I have tried to define and use a function that can be able to handle the extraction of the ‘something’ inside of each ‘group()’:
def find_within(search_in, search_for, until):
return search_in[search_in.find(search_for) + len(search_for) : search_in.find(until)]
group1 = find_within(line1, 'group(', ')') # extracting group from the first line
group2 = find_within(line2, 'and group(', ')') # extracting group from the second line
not_group = find_within(line2, 'not group(', ')') # extracting 'not group' from the second line
This function can handle extraction from the lines that have only a single ‘group()’ like line1 but not the lines with multiple items like line2. It would spit out null instead.
I tried to modify the function by using ‘rfind’ as in:
def find_within(search_in, search_for, until):
return search_in[search_in.find(search_for) + len(search_for) : search_in.rfind(until)]
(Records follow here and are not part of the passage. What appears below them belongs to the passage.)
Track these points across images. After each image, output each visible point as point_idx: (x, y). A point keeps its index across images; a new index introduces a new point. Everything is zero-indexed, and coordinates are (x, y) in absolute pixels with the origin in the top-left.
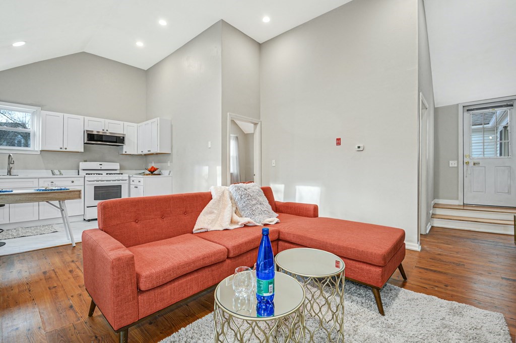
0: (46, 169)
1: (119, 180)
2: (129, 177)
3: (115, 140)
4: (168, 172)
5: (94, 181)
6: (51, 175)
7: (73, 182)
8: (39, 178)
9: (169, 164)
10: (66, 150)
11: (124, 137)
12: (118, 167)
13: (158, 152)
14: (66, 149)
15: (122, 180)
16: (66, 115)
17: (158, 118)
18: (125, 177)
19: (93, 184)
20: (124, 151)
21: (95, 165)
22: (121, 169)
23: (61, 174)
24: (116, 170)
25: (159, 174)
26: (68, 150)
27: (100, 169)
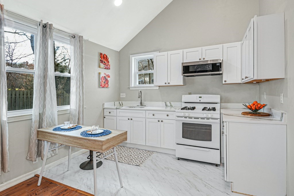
0: (162, 101)
1: (208, 119)
5: (182, 117)
6: (165, 108)
7: (167, 116)
8: (146, 110)
9: (282, 99)
10: (169, 85)
12: (218, 100)
13: (255, 78)
14: (169, 83)
15: (212, 119)
16: (170, 52)
18: (216, 114)
19: (182, 120)
20: (223, 80)
21: (195, 98)
23: (171, 106)
24: (217, 103)
25: (269, 115)
26: (171, 84)
27: (199, 101)
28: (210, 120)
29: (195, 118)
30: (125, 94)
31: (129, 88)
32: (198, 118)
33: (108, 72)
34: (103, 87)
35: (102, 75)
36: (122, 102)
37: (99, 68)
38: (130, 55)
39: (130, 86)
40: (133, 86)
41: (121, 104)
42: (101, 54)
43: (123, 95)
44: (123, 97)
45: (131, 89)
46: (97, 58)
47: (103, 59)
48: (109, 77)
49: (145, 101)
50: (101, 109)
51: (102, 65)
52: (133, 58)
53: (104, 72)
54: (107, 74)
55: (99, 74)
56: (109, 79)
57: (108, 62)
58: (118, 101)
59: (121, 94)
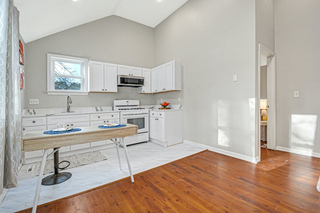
0: (92, 107)
1: (143, 114)
2: (149, 111)
3: (138, 82)
4: (179, 106)
5: (127, 115)
8: (90, 114)
9: (179, 99)
11: (143, 80)
12: (138, 104)
13: (174, 89)
14: (106, 90)
15: (145, 114)
16: (106, 64)
17: (174, 61)
18: (146, 111)
19: (127, 117)
20: (143, 90)
21: (124, 102)
22: (140, 105)
23: (102, 110)
25: (170, 108)
26: (108, 91)
27: (127, 105)
28: (144, 115)
29: (136, 114)
30: (38, 100)
31: (47, 92)
32: (137, 114)
34: (21, 88)
36: (34, 110)
38: (48, 54)
39: (48, 90)
40: (51, 90)
41: (33, 112)
43: (34, 101)
44: (35, 103)
45: (49, 94)
48: (24, 75)
51: (21, 58)
54: (23, 71)
56: (23, 78)
57: (23, 55)
58: (25, 109)
59: (30, 100)
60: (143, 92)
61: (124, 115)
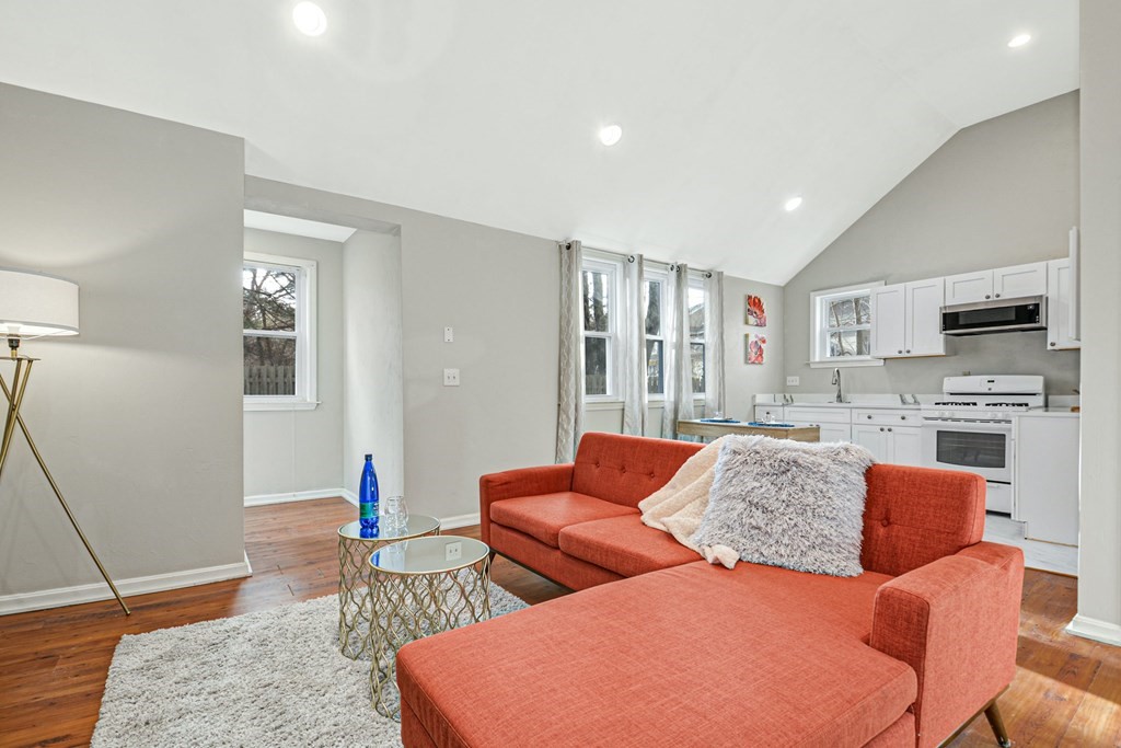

but the output was something like this: something,something,something) and not group(something,something
, while I expected:
group1 = 'something'
group2 = 'something,something,something'
not_group = 'something,something'
It seems like the .find() looks for the first occurrence of the parenthesis, so when I’m seeking to extract the ‘something’ that is in the middle of the string, the .find() looks at the closing parenthesis from a pair at the beginning of the string ahead of the ‘group(something)’, so it comes up with a ”.
And the .rfind() looks for the last occurrence of the parenthesis, so it extracts everything until the last parenthesis in the string.
Is there a better way of dealing with .find() or do I need to resort to RegEx?
Thank you in advance.